CDC Toulouse Midi-Pyrénées
Affiche de Pascal Midavaine
Photos Pierre Even
2000
tous ces verbes que Michaut invente pour dire l’usage du corps de l’autre, dans des mots en effet eux-même nouveaux et tâtonnants. J’ai pensé à ces phrases de Michaut parfois devant certaines chorégraphies qui nous montrent ces appuis pris sur l’autre, mais ces appuis sans lois, sans règles, sans art, enfin sans chemins tracés d’avance. On invente les relations, on invente les mouvements. Et bien voilà, danser c’est faire résonner cette "khoreia", c’est à dire cet espace interstitiel entre les corps, cet espace dont l’autre est à la fois la limite et l’horizon de la performance.
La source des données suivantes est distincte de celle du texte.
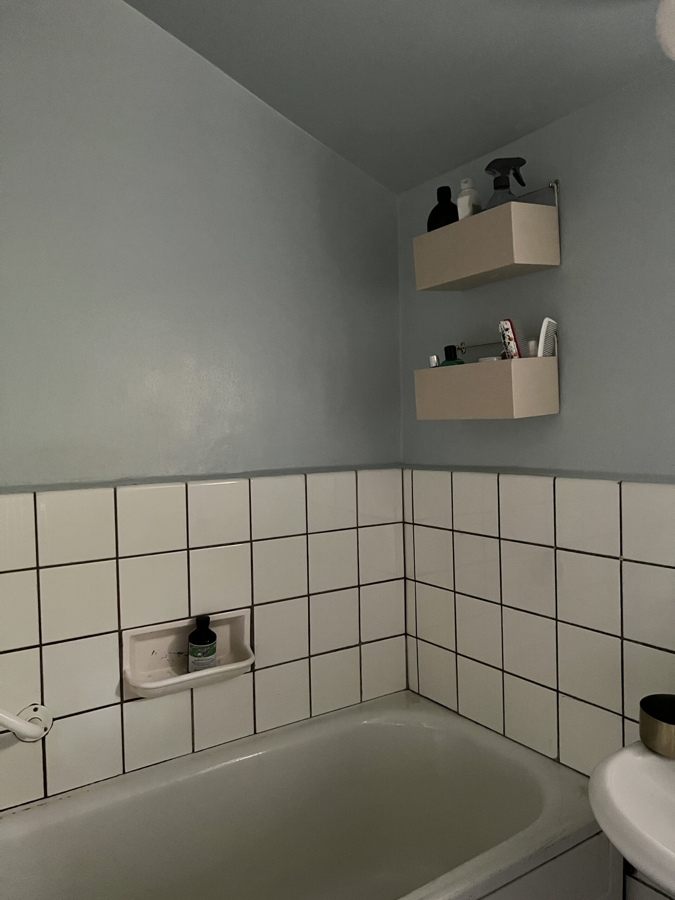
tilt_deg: -1.3
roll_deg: +1.7
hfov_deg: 53.1
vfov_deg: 67.3
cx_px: 338
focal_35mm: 26
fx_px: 676
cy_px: 450
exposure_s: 1/30
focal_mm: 5.7
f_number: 1.5
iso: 640
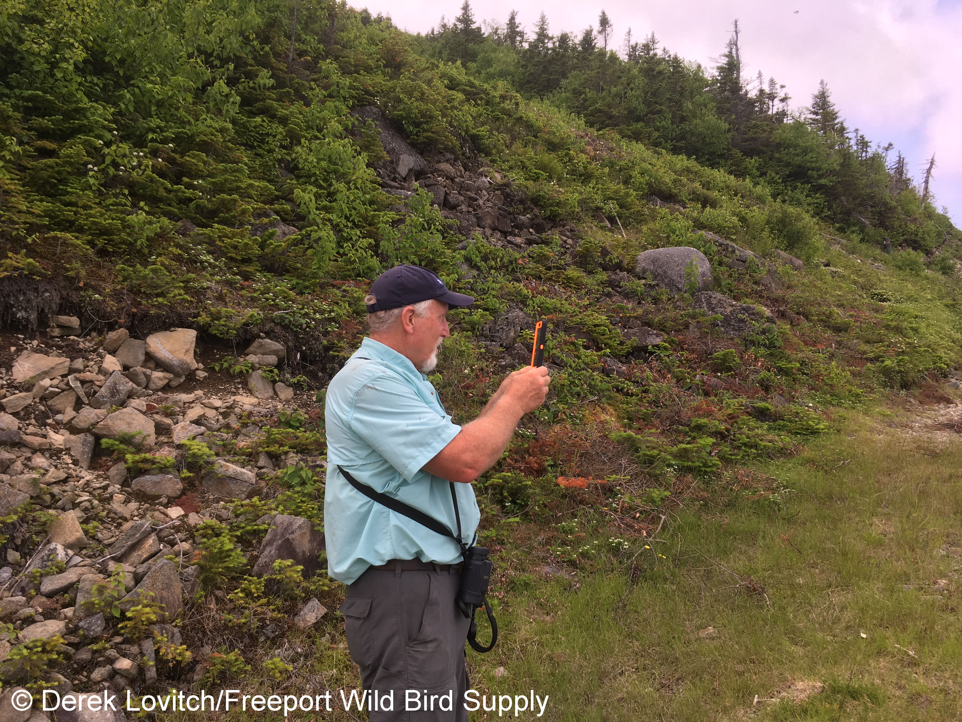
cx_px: 481
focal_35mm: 29
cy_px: 361
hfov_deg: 61.7
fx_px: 806
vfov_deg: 48.2
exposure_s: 1/541
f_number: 2.2
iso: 25
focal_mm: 4.15
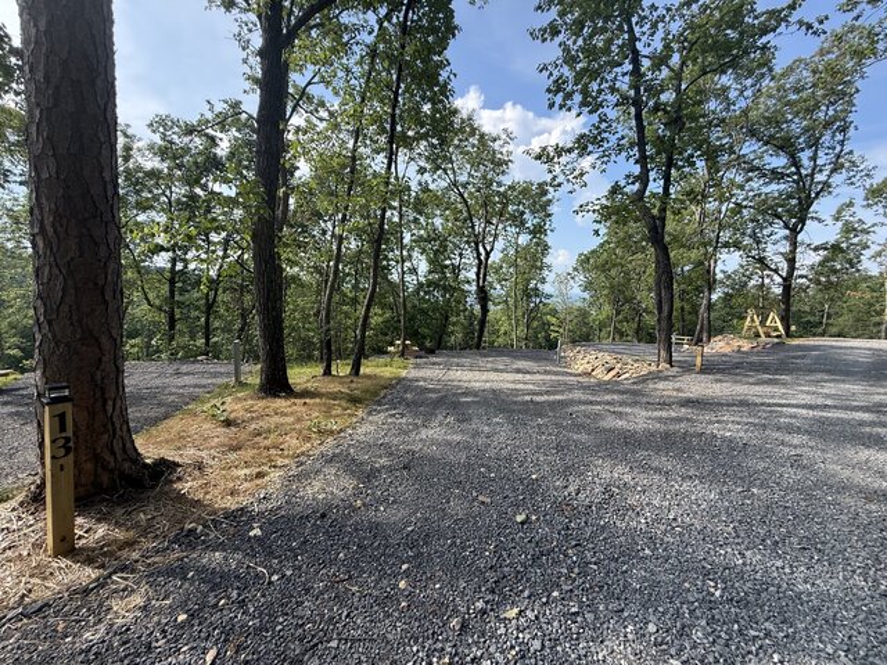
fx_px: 359
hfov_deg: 102.1
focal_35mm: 14
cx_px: 444
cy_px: 332
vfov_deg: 85.7
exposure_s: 1/569
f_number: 2.2
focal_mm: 2.22
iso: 64
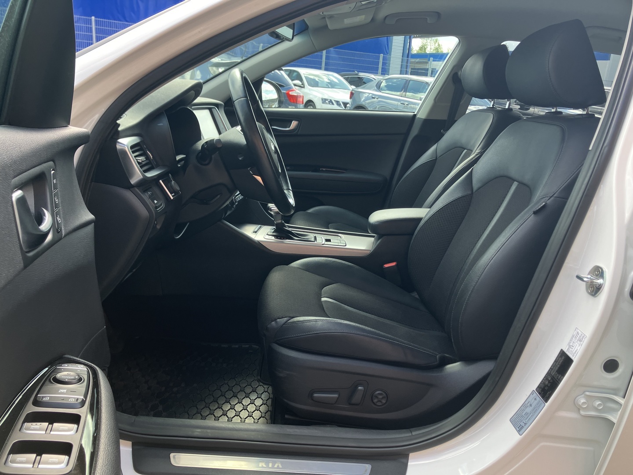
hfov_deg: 63.4
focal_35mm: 28
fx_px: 512
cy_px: 238
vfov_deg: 49.7
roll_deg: -4.9
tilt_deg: -15.9
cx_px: 316
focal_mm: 3.99
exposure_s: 1/121
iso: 25
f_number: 1.8
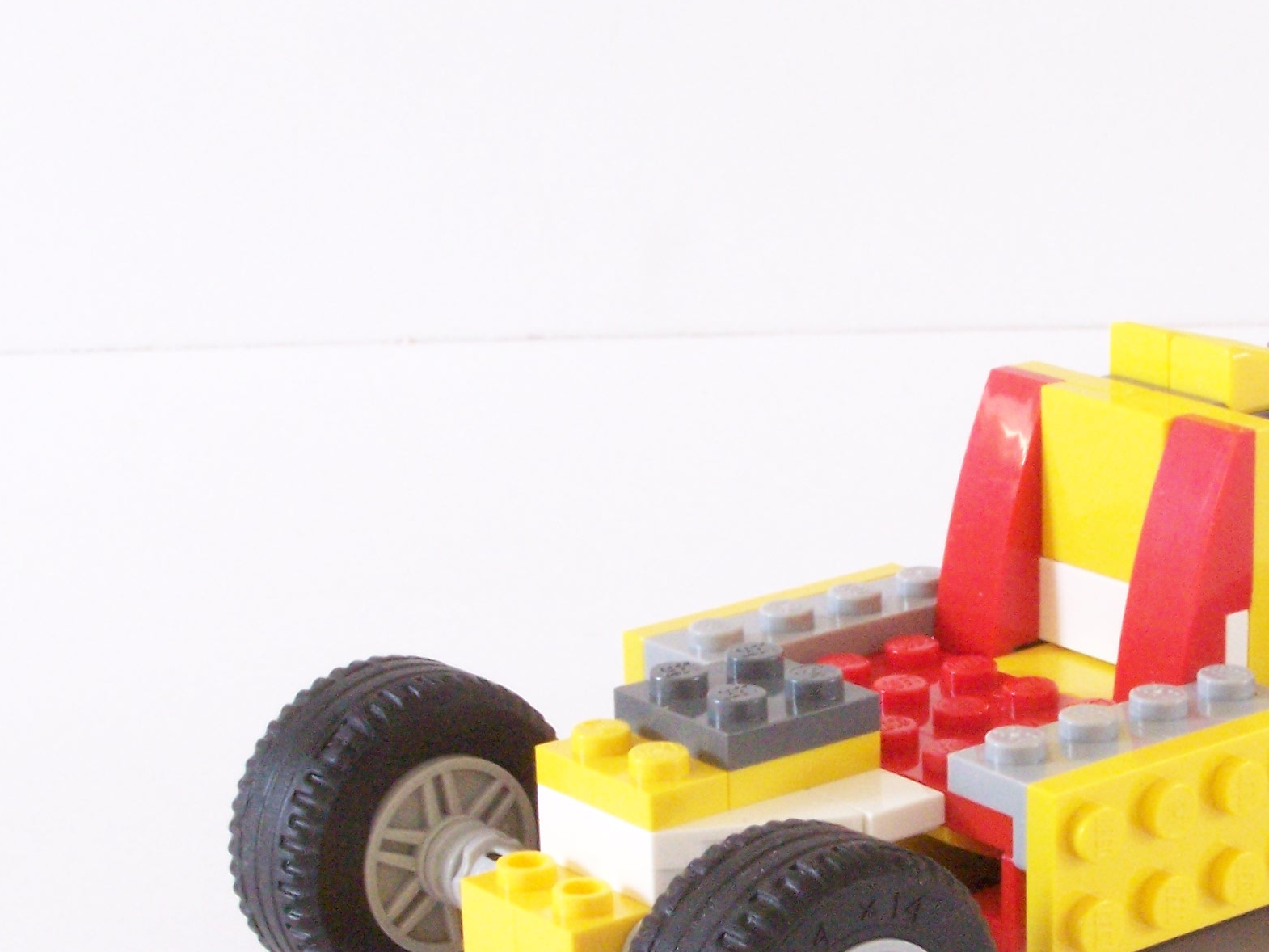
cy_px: 759
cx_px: 951
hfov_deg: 18.6
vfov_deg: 14.0
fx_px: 3850
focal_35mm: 105
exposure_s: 1/15
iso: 400
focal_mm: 10.7
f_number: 8
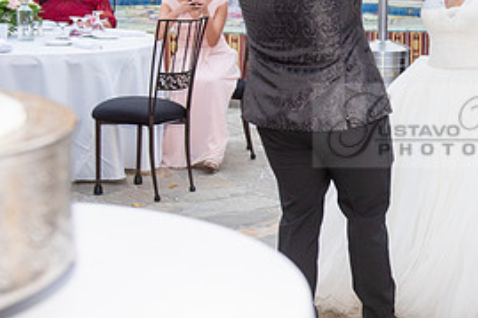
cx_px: 467
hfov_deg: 23.8
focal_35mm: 82
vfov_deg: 16.6
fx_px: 1088
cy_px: 125
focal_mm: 38
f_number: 4
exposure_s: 1/160
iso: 800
Puisque il y a de l’autre, des corps embrassés ou des corps en relation, toute danse est érotique. Et je voulais en venir là avant de montrer les images, il y a bien–sûr des échelle d’Éros dans la danse, mais je dirais que toutes les affiches que nous allons voir sont traversées par cette potentialité, ou bien pour prendre un appui sur Régis Debray et "Le cours de médiologie générale" : il dit "il y a la ligne chair et la ligne verbe dans la culture". Ces affiches ont une polarité "ligne chair", et bien-sûr une polarité graphique "ligne verbe". Car il y a du texte sur les affiches, mais il y a aussi des corps en mouvement, et des corps qui satellisent d’autres corps, non sans un certain archaïsme car notre modernité est de plus en plus archaïque, notre mondialité est de plus en plus tribale, et notre culture je dirais est de plus en plus dansante, avec cette montée de l’Éros en effet, c’est à dire du désir, et d’un imaginaire sur lequel nous n’avons pas toujours de mots. Alors quand on n’a pas de mots, on met des images, ou on met des geste. C’est ce que font les graphistes, et c’est ce que font les danseurs. Mais nous avons là comme une enfance du signe, dans la danse, une enfance de la culture, une enfance des relations primaires entre les individus.